Par Josué F. MEHOUENOU

Le gouvernement béninois procède depuis peu, à un nouveau réaménagement de sa carte diplomatique. Une  option diversement appréciée et vue par certains comme une rupture de relations diplomatiques. Mais dans les faits, il n’en est rien.
Ce n’est pas la première fois sous l’ère du régime de la Rupture que le Bénin refond sa carte diplomatique, supprime certains postes, renforce d'autres, dans une logique de rationalisation et pour plus de performance. Si au premier essai, l’exercice a été réussi et même apprécié par la diaspora béninoise qui s’est sentie plus proche de ses porte-voix, le dernier réaménagement en date laisse place à quelques interrogations.

En effet, des voix se sont fait entendre, condamnant l’ambition du gouvernement béninois de procéder à nouveau à la suppression de certaines de ses ambassades et représentations diplomatiques. Elles y voient une « rupture de relations diplomatiques » avec les pays concernés. « Cela rentre dans le cadre, non d’une rupture de relations diplomatiques, mais plutôt du réaménagement de la carte diplomatique de notre pays. Les relations entre notre pays et ceux concernés par la mesure demeurent donc », répond un document diplomatique auquel notre rédaction a eu accès et précisant qu’« une ambassade, un consulat général n’étant que la manifestation physique de ces relations ».

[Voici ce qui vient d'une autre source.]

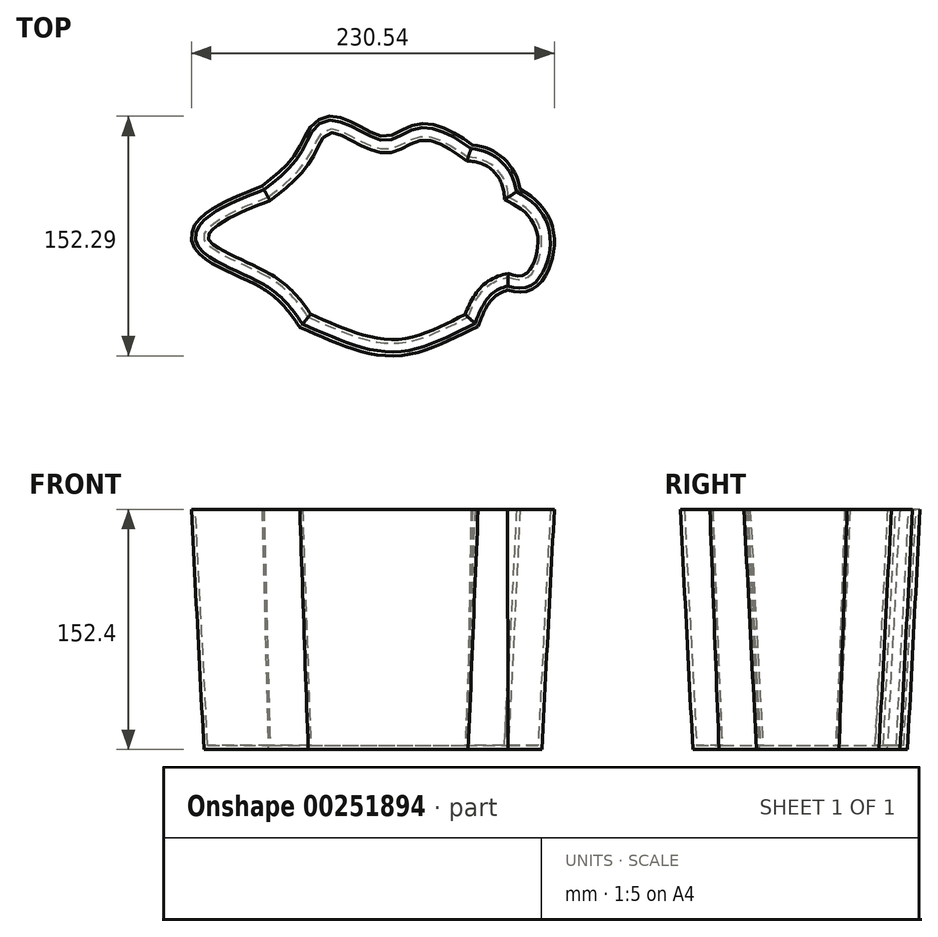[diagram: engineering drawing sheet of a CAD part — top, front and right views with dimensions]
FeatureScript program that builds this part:
annotation { "Feature Type Name" : "Feature", "Feature Type Description" : "" }
export const myFeature = defineFeature(function(context is Context, id is Id, definition is map)
    precondition{}
    {
        {
            var Q0;
            Q0=qCreatedBy(makeId("Top.planeOp"),FACE);
            var sketch = newSketch(context, id + "F0", { "sketchPlane" : qUnion([Q0])});
            skPoint(sketch, "E0.visualSharp", {"position": v(-76.65, 51.93) * mm});
            skPoint(sketch, "E1.visualSharp", {"position": v(75.75, 51.93) * mm});
            skArc(sketch, "E1.filletArc", {"start": v(75.75, 26.53) * mm, "mid": v(68.31, 44.49) * mm, "end": v(50.35, 51.93) * mm});
            skPoint(sketch, "E2.visualSharp", {"position": v(75.75, -49.67) * mm});
            skPoint(sketch, "E3.visualSharp", {"position": v(-76.65, -49.67) * mm});
            skArc(sketch, "E3.filletArc", {"start": v(-76.65, -24.27) * mm, "mid": v(-69.21, -42.23) * mm, "end": v(-51.25, -49.67) * mm});
            skFitSpline(sketch, "E4", {"points": [v(-51.25, -49.67) * mm, v(3.17, -66.25) * mm, v(50.35, -49.67) * mm], "startDerivative": vector(106.85, -45.54) * mm, "endDerivative": vector(96.25, 46.44) * mm});
            skFitSpline(sketch, "E5", {"points": [v(50.35, -49.67) * mm, v(61.28, -31.26) * mm, v(75.75, -24.27) * mm], "startDerivative": vector(16, 42.7) * mm, "endDerivative": vector(35.35, 7.1) * mm});
            skFitSpline(sketch, "E6", {"points": [v(75.75, -24.27) * mm, v(88.26, -24.27) * mm, v(96.86, 2.53) * mm, v(75.75, 26.53) * mm], "startDerivative": vector(50.6, -17.36) * mm, "endDerivative": vector(-91.4, 40.78) * mm});
            skFitSpline(sketch, "E7", {"points": [v(-51.25, -49.67) * mm, v(-76.65, -24.27) * mm, v(-117.29, 0) * mm, v(-76.65, 26.53) * mm], "startDerivative": vector(-60.89, 89.16) * mm, "endDerivative": vector(195.65, 72.6) * mm});
            skFitSpline(sketch, "E8", {"points": [v(-76.65, 26.53) * mm, v(-51.25, 51.93) * mm, v(-37.69, 70) * mm, v(-3.57, 57.15) * mm, v(20.38, 65.18) * mm, v(50.35, 51.93) * mm], "startDerivative": vector(135.72, 103.97) * mm, "endDerivative": vector(147.85, -107.17) * mm});
            skSolve(sketch);
        }
        {
            var Q0;
            Q0=makeQuery(id+"F0.imprint","IMPRINT",FACE,{"disambiguationData":[TD([[makeQuery(id+"F0.imprint","IMPRINT",EDGE,{"derivedFrom":sQuery(id+"F0.wireOp",EDGE,"E1.filletArc")}),1.0]])]});
            extrude(context, id + "F1", {"entities" : qUnion([Q0]), "depth" : 152.4 * mm, "hasDraft" : true, "draftAngle" : 3 * degree});
        }
        {
            var Q0;
            Q0=makeQuery(id+"F1.opExtrude","CAP_FACE",FACE,{"disambiguationData":[OSD([sQuery(id+"F0.wireOp",EDGE,"E1.filletArc"),sQuery(id+"F0.wireOp",EDGE,"E3.filletArc"),sQuery(id+"F0.wireOp",EDGE,"E4"),sQuery(id+"F0.wireOp",EDGE,"E5"),sQuery(id+"F0.wireOp",EDGE,"E6"),sQuery(id+"F0.wireOp",EDGE,"E7"),sQuery(id+"F0.wireOp",EDGE,"E8")])],"isStart":false});
            shell(context, id + "F2", {"entities" : qUnion([Q0]), "thickness" : 2.54 * mm});
        }
    });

Plus explicite sur certains cas, le document suscité apporte des précisions dans l’optique de faire taire des rumeurs plutôt nuisibles à la diplomatie béninoise et entretenues, semble-t-il, par certains de ses acteurs qui supportent difficilement d’avoir perdu des avantages faramineux liés à des postes plus fictifs que bénéfiques pour le pays. Ainsi, par exemple, apprend-on que relativement « à l’ambassade du Bénin à Ottawa (Canada), la représentation à New-York, l’Ambassade du Bénin à Washington peut bien avoir vocation, dans le souci de rationalité, à s’occuper de leurs prérogatives ». Il faut y voir, recherche d’efficacité, pertinence, ajustement de la présence du Bénin dans le monde avec moins de moyens et plus de résultats. Partout où le besoin se fera sentir, assure-t-on, on jouera avec les moyens, « en mutualisant là où il faut le faire, en réduisant la taille du personnel là où cela est nécessaire puis en fermant momentanément là où cela est indiqué de le faire » et dans le même temps, procéder où le besoin se fait sentir à un renforcement.
« Quand on évoque le Vatican par exemple, l’ambassade du Bénin à Rome peut raisonnablement remplir la fonction comme d’autres pays le font déjà », souligne le document.
Le Bénin n’innove en tout cas pas en la matière. Bien d’autres pays ont déjà expérimenté, avec succès, le réaménagement de leurs cartes diplomatiques sans pourtant perdre en termes de relations avec d’autres pays ou sombrer, diplomatiquement parlant. « Il est à noter aussi que les fermetures interviendront suite à des démarches explicatives qui auront permis de partager les motivations du Bénin avec ses partenaires », précisent par ailleurs nos sources qui n’excluent pas une réouverture d’un poste diplomatique dans tel ou tel pays « si les conditions objectives sont remplies ».